In a statement issued Monday, the OCG said it had written to the Ministry of Tourism requesting the full particulars of the deal with the United States-based carrier.

The OCG said it wanted an executive summary outlining the agreement, the manner in which it was negotiated, as well as how it was procured, and the names and titles of all the persons who were involved in the negotiation and procurement processes. The summary is also expected to include the varying approvals which were received to facilitate the conclusion of the agreement.

The OCG said it also wanted “copies of all Cabinet submissions and decisions regarding the matter; copies of all correspondence between American Airlines and the government regarding the matter; copies of all board meeting minutes and a copy of the alleged contract”.

It said all the information requested should be received by September 9.

Meanwhile, local hoteliers have supported the decision of the Bruce Golding administration to pay 4.5 million US dollars to the airline to continue flying to Jamaica.

President of the Jamaica Hotel and Tourist Association (JHTA), Wayne Cummings, said there was nothing wrong with the deal, adding that Jamaica would maintain its position as a preferred destination especially in light of the increased challenges facing the tourism market.

“American Airlines, as a legacy carrier, is very important to our destination and given what is going on around the Caribbean in particular, and around the world, we have to make sure that our seats are protected coming into the country and it’s a very separate thing from the issue of Air Jamaica.

“Air Jamaica has its own challenges and that ought to be dealt with separately but, for what we have been able to negotiate, we are currently the envy of all other Caribbean nations,” said Cummings.

The multi-million dollar agreement, to be signed between the government of Jamaica and American Airlines, has sparked controversy and triggered protest from the opposition People’s National Party (PNP).

The PNP said that the government was embarking on an ill-advised arrangement.

“I think it is opening up some precedence that I don’t know how we are going to deal with them,” said opposition spokesman on tourism, Wykeham McNeil

“These are scheduled carriers in direct competition with Air Jamaica.
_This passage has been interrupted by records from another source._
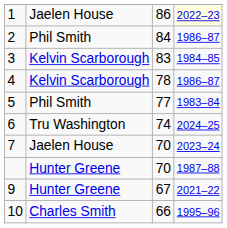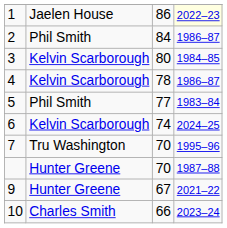3 | column 3: 83 -> 80
6 | column 2: Tru Washington -> Kelvin Scarborough
7 | column 2: Jaelen House -> Tru Washington
7 | column 4: 2023–24 -> 1995–96
10 | column 4: 1995–96 -> 2023–24
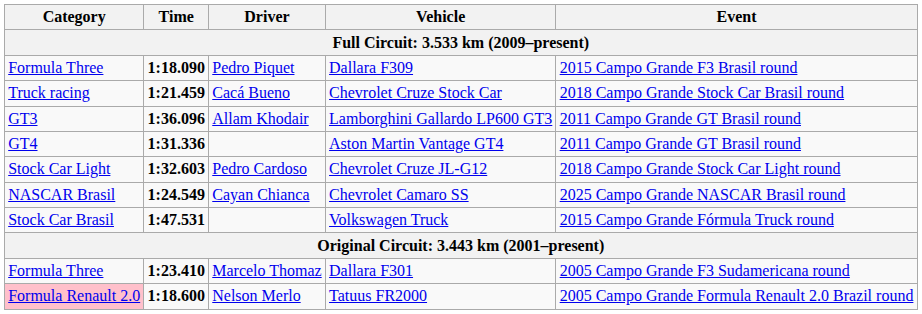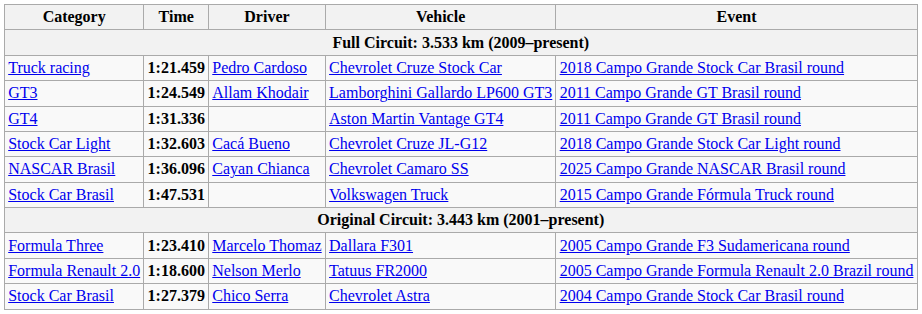- row: Formula Three | 1:18.090 | Pedro Piquet | Dallara F309 | 2015 Campo Grande F3 Brasil round
Chevrolet Cruze Stock Car | Driver: Cacá Bueno -> Pedro Cardoso
Lamborghini Gallardo LP600 GT3 | Time: 1:36.096 -> 1:24.549
Chevrolet Cruze JL-G12 | Driver: Pedro Cardoso -> Cacá Bueno
Chevrolet Camaro SS | Time: 1:24.549 -> 1:36.096
Tatuus FR2000 | Category: pink background -> no background
+ row: Stock Car Brasil | 1:27.379 | Chico Serra | Chevrolet Astra | 2004 Campo Grande Stock Car Brasil round
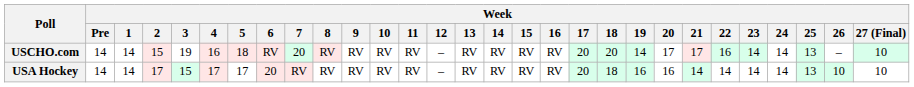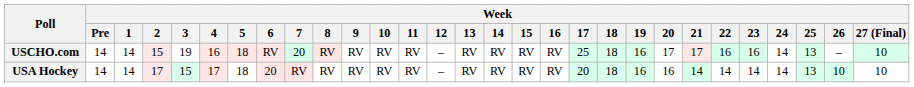USCHO.com | Week / 17: 20 -> 25
USCHO.com | Week / 18: 20 -> 18
USCHO.com | Week / 19: 14 -> 16
USCHO.com | Week / 23: 14 -> 16
USA Hockey | Week / 5: 17 -> 18
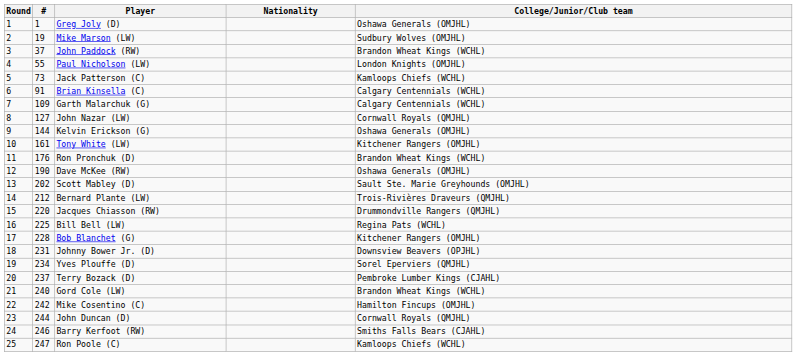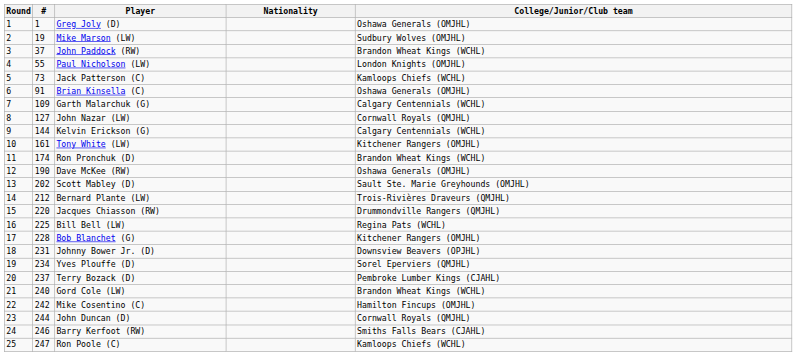Brian Kinsella (C) | College/Junior/Club team: Calgary Centennials (WCHL) -> Oshawa Generals (OMJHL)
Kelvin Erickson (G) | College/Junior/Club team: Oshawa Generals (OMJHL) -> Calgary Centennials (WCHL)
Ron Pronchuk (D) | #: 176 -> 174
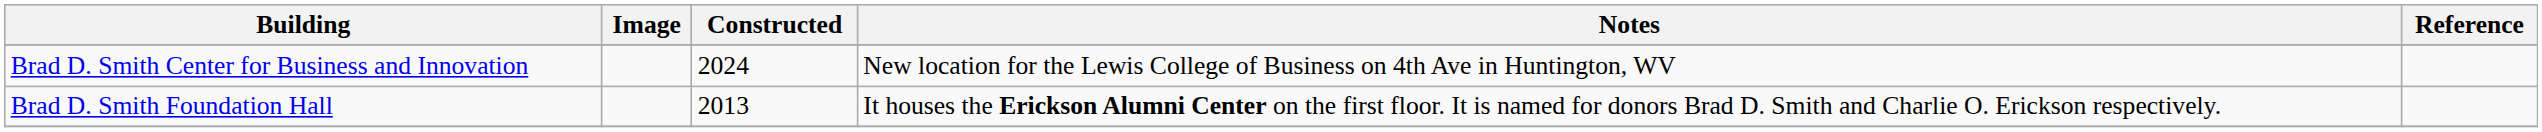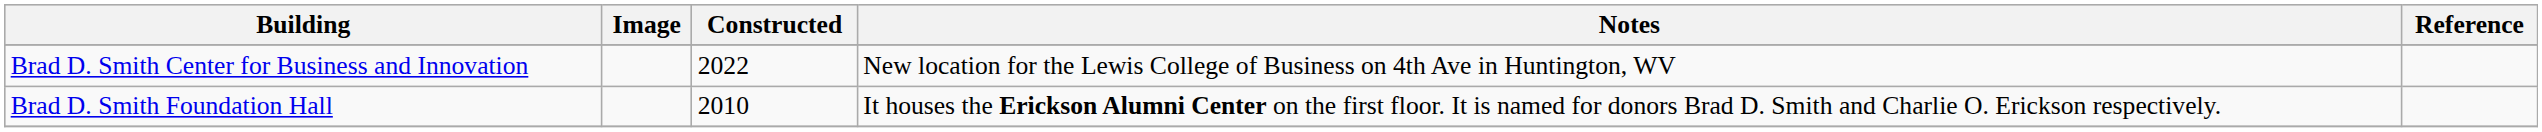Brad D. Smith Center for Business and Innovation | Constructed: 2024 -> 2022
Brad D. Smith Foundation Hall | Constructed: 2013 -> 2010
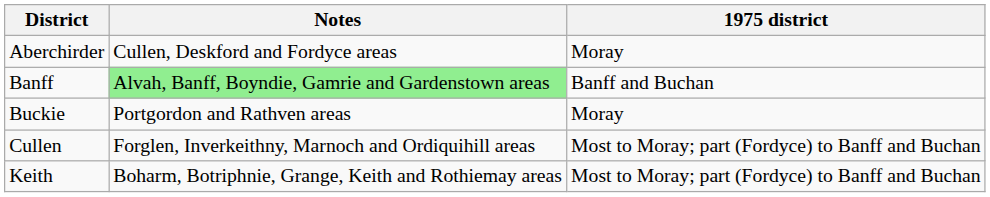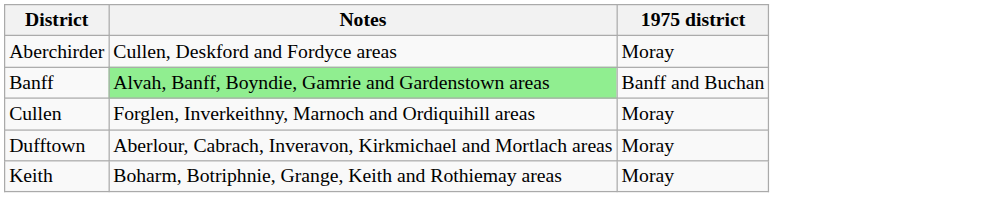- row: Buckie | Portgordon and Rathven areas | Moray
Cullen | 1975 district: Most to Moray; part (Fordyce) to Banff and Buchan -> Moray
+ row: Dufftown | Aberlour, Cabrach, Inveravon, Kirkmichael and Mortlach areas | Moray
Keith | 1975 district: Most to Moray; part (Fordyce) to Banff and Buchan -> Moray
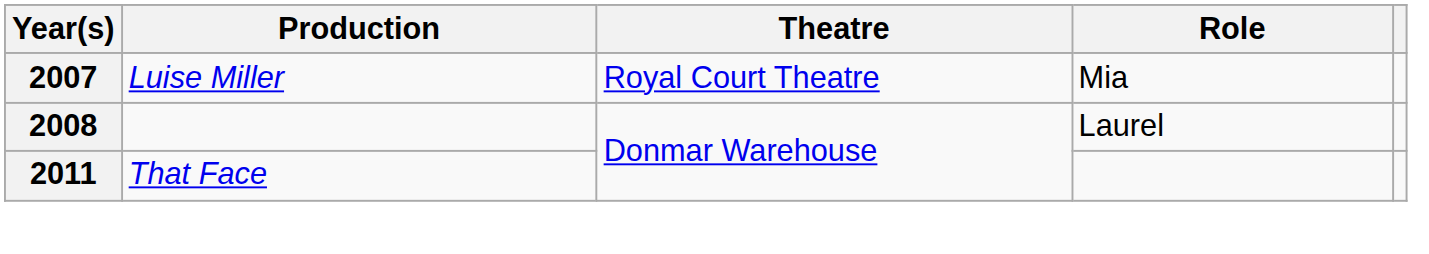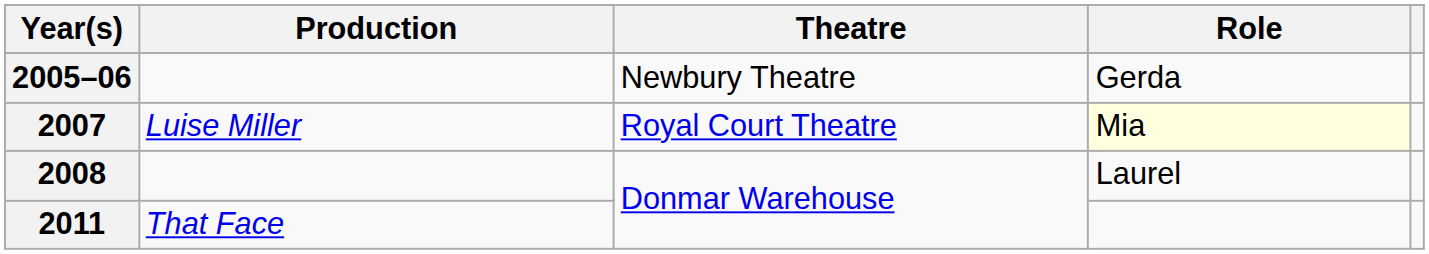+ row: 2005–06 | Newbury Theatre | Gerda
2007 | Role: no background -> lightyellow background
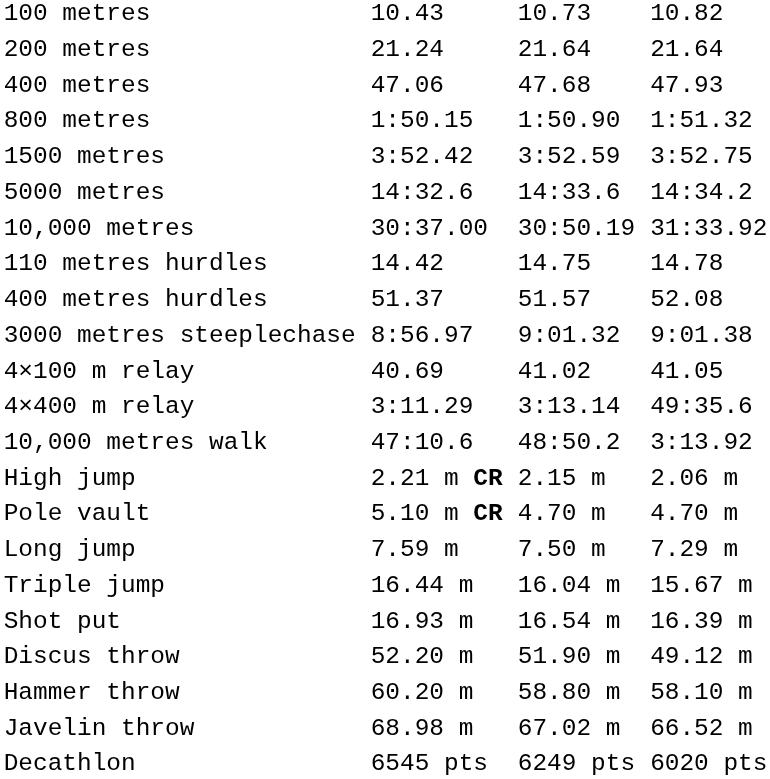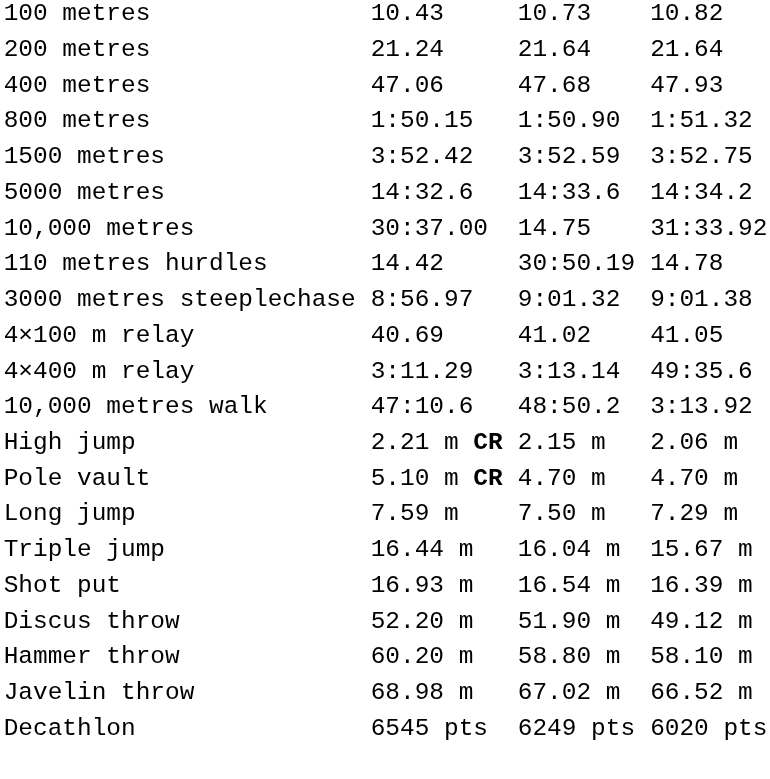10,000 metres | column 5: 30:50.19 -> 14.75
110 metres hurdles | column 5: 14.75 -> 30:50.19
- row: 400 metres hurdles | 51.37 | 51.57 | 52.08
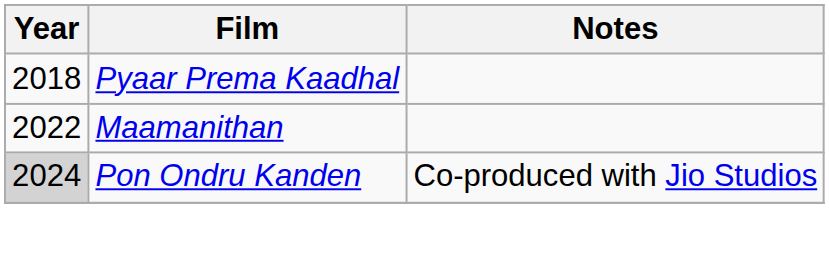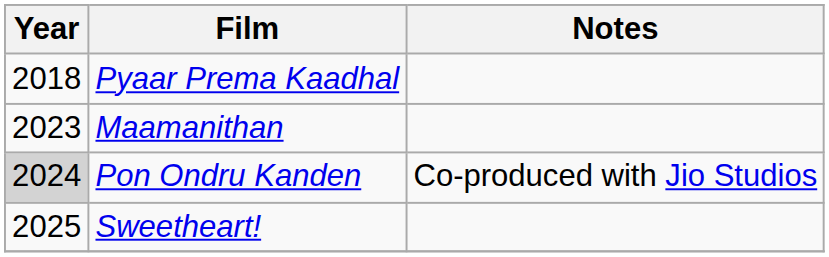Maamanithan | Year: 2022 -> 2023
+ row: 2025 | Sweetheart!
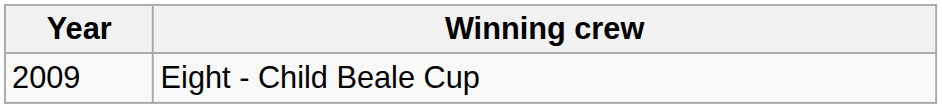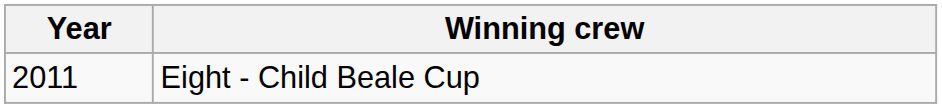Eight - Child Beale Cup | Year: 2009 -> 2011
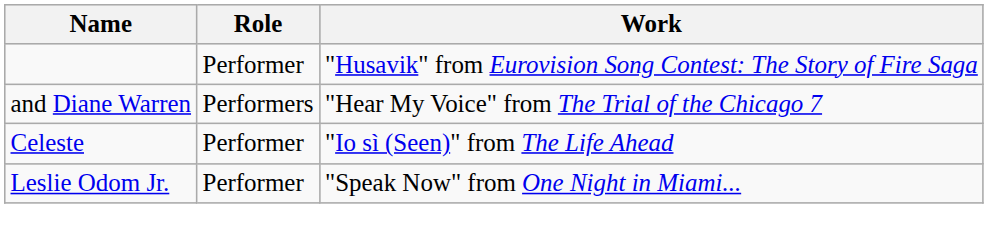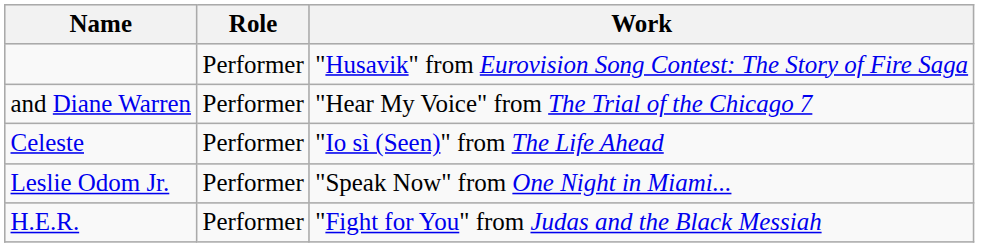and Diane Warren | Role: Performers -> Performer
+ row: H.E.R. | Performer | "Fight for You" from Judas and the Black Messiah
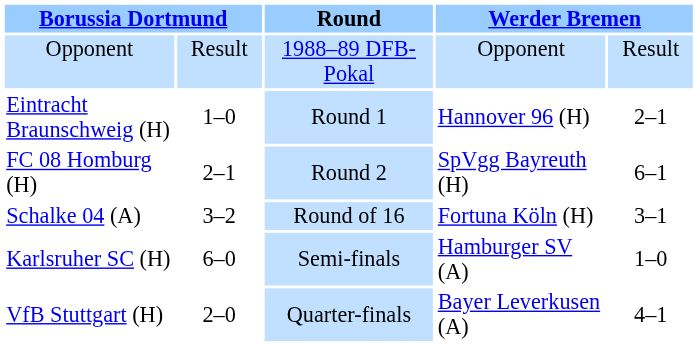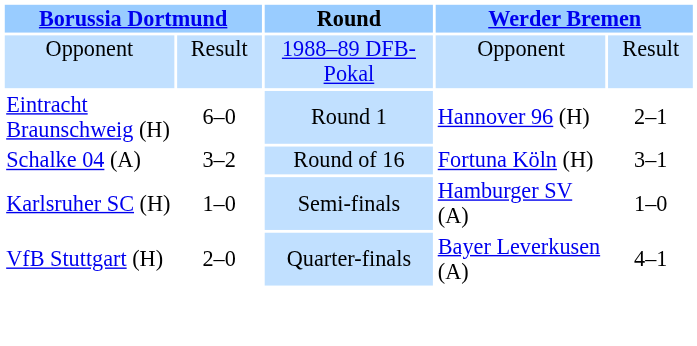Eintracht Braunschweig (H) | column 2: 1–0 -> 6–0
- row: FC 08 Homburg (H) | 2–1 | Round 2 | SpVgg Bayreuth (H) | 6–1
Karlsruher SC (H) | column 2: 6–0 -> 1–0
How are we going to deal with other partners that fly to Jamaica, especially those that are transatlantic? What are you going to say to Virgin and British Airways that are carrying passengers to Jamaica from Europe and the UK,” he added.

The Bustamante Industrial Trade Union (BITU), which represents workers at Air Jamaica, has accused the government of providing incentives to the airline’s main competitor.

“Now the question that we are asking is ‘is it a situation that you are putting in place an incentive to the competitor to operate on similar routes where Air Jamaica is operating?’ Because that to me is a conflict and that is something that the ministry must respond to,” said BITU President General Kavon Gayle.

According to government officials, the stance taken is due to plans by American Airlines to cut back on the amount of flights to the Caribbean due to the rising cost of fuel and the downturn in the US economy.

Tourism Minister Edmund Bartlett has defended the position taken by the government. He said that the agreement is critical to the survival of the tourism sector.

“The whole point is that we should not cloud an excellent view which is providing for the country, additional airlift that is badly needed to meet the expanded room counts that we have, and also to provide the earnings that are so important to us both in terms of national revenue flows as well as earnings for our tourism enhancement,” he said.

Bartlett added that the American Airlines would only be paid if the country does not meet the targeted seat count.

“At the end of the year when the calculations are done in terms of the total programme, then if we have not made our target, and in all probability we will, then this money will be paid.

“Once we make our target we have nothing to pay. So we have the option of not having to pay one dollar and achieving those very critical improvements in seat count as well as earnings,” the Tourism Minister said, adding he was willing to meet with other stakeholders to discuss the issue.